A wine de-gassing rod with flexible "fingers" can be used to aerate wort - it really works quick.

I had a simple 2X2 frame built and attached to the ceiling of my garage to store 9 empty kegs - essentially it is looks like a hashtag with a square frame around it and 1/4 inch plywood slats on the bottom of each section to make sliding the kegs in and out a breeze (I know that a picture would help, but I am not at home presently).

A simple periodic mopping out with some light bleach solution can keep your keezer smelling fresh and free of mold.  I have a dedicated long handle mop with "Sham Wow"-type wipes that I use to make the chore even easier.

Use a large desk calendar mounted to a wall in your brew area to track your brewing - it lets you check at a glance how long beers have been fermenting/what the brew calendar will be (if you plan ahead for events)/ and which beers are getting a bit long in the tooth in your keezer.




370
General Homebrew Discussion / Acid solution for Beerstone
« on: December 31, 2015, 09:23:23 AM »
Just wondering if anyone out there has a standard solution acid concentration for use in removing beerstone from brew kettles as mentioned by Drew Beechum on the most recent podcast?  Also, which type of acid do you use?

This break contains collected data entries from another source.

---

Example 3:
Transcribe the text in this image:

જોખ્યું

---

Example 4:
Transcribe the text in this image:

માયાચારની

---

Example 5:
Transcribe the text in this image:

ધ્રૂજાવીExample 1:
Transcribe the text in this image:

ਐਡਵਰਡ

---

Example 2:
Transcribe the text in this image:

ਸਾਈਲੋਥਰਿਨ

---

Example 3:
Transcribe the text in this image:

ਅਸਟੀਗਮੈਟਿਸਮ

Any insight would be appreciated, as I have always done an overnight soak with PBW or Craftmeister in the past, but I understand the acid approach is quick and effortless.  I plan a New Year's Day brewery and keg cleaning and beer racking day.

371
Yea - really good stuff.  And I thought it looked like Drew had lost a lot of weight - glad to hear that it was an intentional thing - I was a bit afraid to say anything about it....

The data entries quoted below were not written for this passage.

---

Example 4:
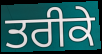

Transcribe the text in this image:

ਤਰੀਕੇ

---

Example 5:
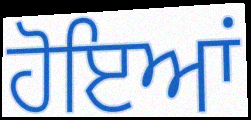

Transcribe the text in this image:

ਹੋਇਆਂ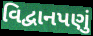
વિદ્વાનપણું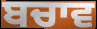
ਬਚਾਵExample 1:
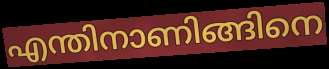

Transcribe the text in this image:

എന്തിനാണിങ്ങിനെ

I look forward to more of your insights and to the taste test comparison results.  I will be using some acid on my kettle as a New Year's Day beer stone removal project - just wondering how strong it needs to be?  Any quick and easy suggested acid solution?

372
Yeast and Fermentation / Re: What to use S-33 for?
« on: December 22, 2015, 04:47:36 AM »
I tried it on an English Bitter on a lark - it tastes more like a saison to me. Highly phenolic for an English strain and super low flocculation, so I would think it is more in the wheat style for ales, but as always YMMV.

373
General Homebrew Discussion / Re: Hoppy Irish Red - Ooops.
« on: December 21, 2015, 09:26:19 PM »
So many hoppy reds out there - I wouldn't sweat it, unless you have intentions to enter it....even then, I wouldn't sweat it.  I'd just enjoy it.

374
General Homebrew Discussion / Re: Opinions on Homebrewing Equipment
« on: December 21, 2015, 09:18:51 PM »
I have equipment that I don't use and could sell, but I always think I may use it someday...usually, though I add things that help in some way.  Recently I added check valves on all CO2 QDC's to prevent any back flow on over filled kegs.  Not needed, but helpful as a precaution.  A new (my third) 60 liter fermenter, so I can dedicate 2 of them to lagers and the third to ales for my typical 10 gallon batches.  The new antimicrobial beer line as an upgrade since the old tubing is heavily discolored and I wanted to replace it anyway.  A new 1.75 gallon keg for those occasional larger than 10 gallon batches that exceed a growler in extra brew...it adds up, but still is way cheaper than my other hobbies of fishing, hunting and golf - and my wife loves that I am home on most Saturdays - to brew or do beer related stuff like cleaning things or racking beers.

375
All Grain Brewing / Re: Hochkurz vs 150F - The 'play nice' thread
« on: December 11, 2015, 06:17:13 PM »
Quote
Anyone thirsty for some Pilsner?

raises his hand.

Both hands! 

I have a Helles and a schwarz waiting to be kegged next weekend for XMas Eve - 10 gallons of each, so I have some kegs to clear at a party next Friday night (a Vienna and a Czech pale lager - 10 gallons each - last year the first keg of Vienna blew in 15 minutes).  Can't wait to taste them!